Task statement: Every line in the records below with the string "Premium" needs to be copied out.

***** Information supplied

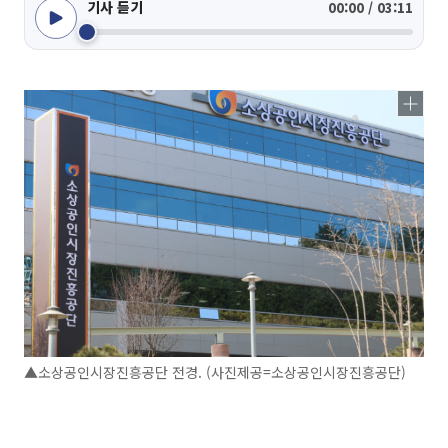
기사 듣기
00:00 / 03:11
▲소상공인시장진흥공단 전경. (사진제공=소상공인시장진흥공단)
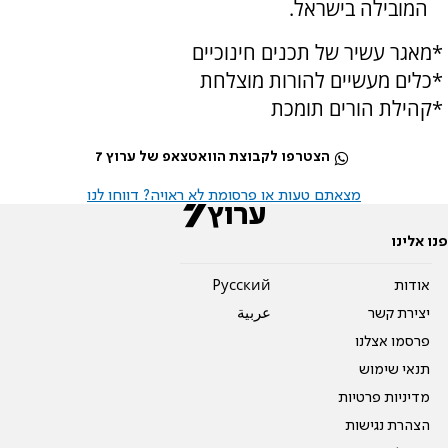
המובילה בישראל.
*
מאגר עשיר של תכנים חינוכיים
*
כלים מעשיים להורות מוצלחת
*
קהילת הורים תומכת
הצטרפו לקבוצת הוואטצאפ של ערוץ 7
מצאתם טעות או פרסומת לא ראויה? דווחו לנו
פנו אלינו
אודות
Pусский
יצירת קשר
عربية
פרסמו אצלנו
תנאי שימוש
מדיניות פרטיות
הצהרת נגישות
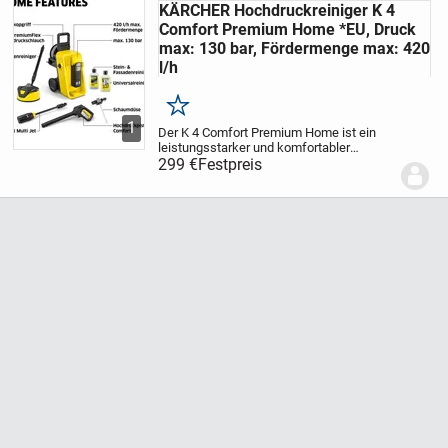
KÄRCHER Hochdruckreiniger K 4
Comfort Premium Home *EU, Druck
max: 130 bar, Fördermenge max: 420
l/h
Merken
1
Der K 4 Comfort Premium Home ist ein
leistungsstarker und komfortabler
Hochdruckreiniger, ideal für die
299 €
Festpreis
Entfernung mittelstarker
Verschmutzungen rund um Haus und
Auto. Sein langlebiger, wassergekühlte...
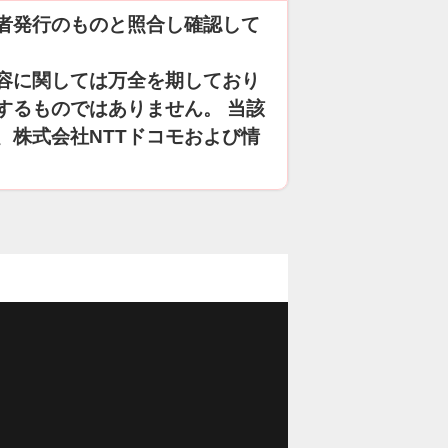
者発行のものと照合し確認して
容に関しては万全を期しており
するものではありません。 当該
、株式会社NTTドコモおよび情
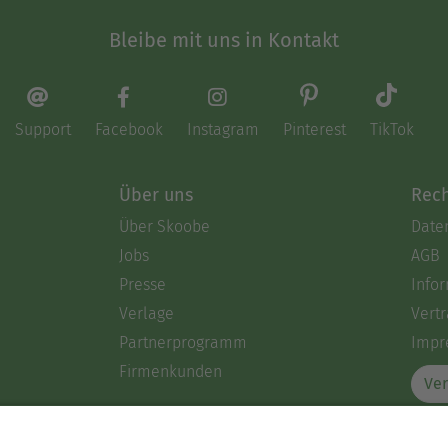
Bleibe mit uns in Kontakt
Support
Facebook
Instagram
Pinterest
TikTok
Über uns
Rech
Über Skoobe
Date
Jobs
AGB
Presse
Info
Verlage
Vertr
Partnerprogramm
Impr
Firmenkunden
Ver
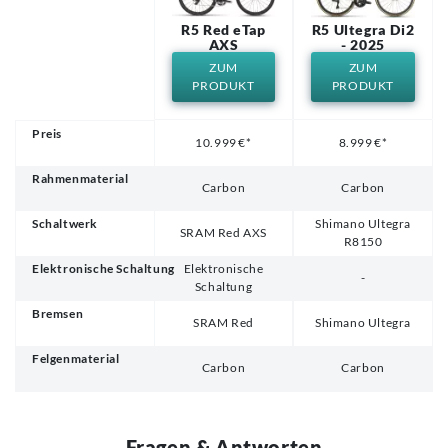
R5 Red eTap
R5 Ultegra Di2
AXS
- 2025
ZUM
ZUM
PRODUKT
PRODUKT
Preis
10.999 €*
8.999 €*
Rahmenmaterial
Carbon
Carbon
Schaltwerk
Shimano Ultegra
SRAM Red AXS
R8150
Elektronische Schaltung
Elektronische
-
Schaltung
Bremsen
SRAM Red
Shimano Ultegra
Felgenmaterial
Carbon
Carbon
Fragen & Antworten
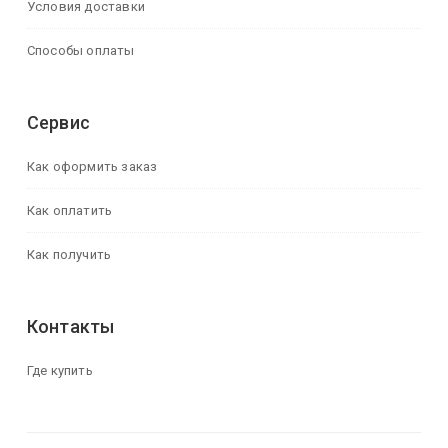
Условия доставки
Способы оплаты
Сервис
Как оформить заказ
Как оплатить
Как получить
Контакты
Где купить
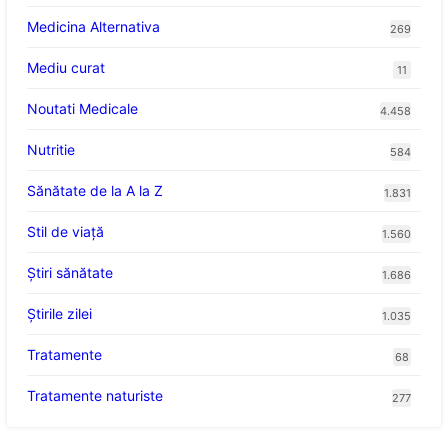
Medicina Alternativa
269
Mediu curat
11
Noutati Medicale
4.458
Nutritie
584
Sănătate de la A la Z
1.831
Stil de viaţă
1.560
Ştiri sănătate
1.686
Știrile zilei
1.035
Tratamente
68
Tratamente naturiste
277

**********

Result for this exercise:
Comfort Premium Home *EU, Druck
Der K 4 Comfort Premium Home ist ein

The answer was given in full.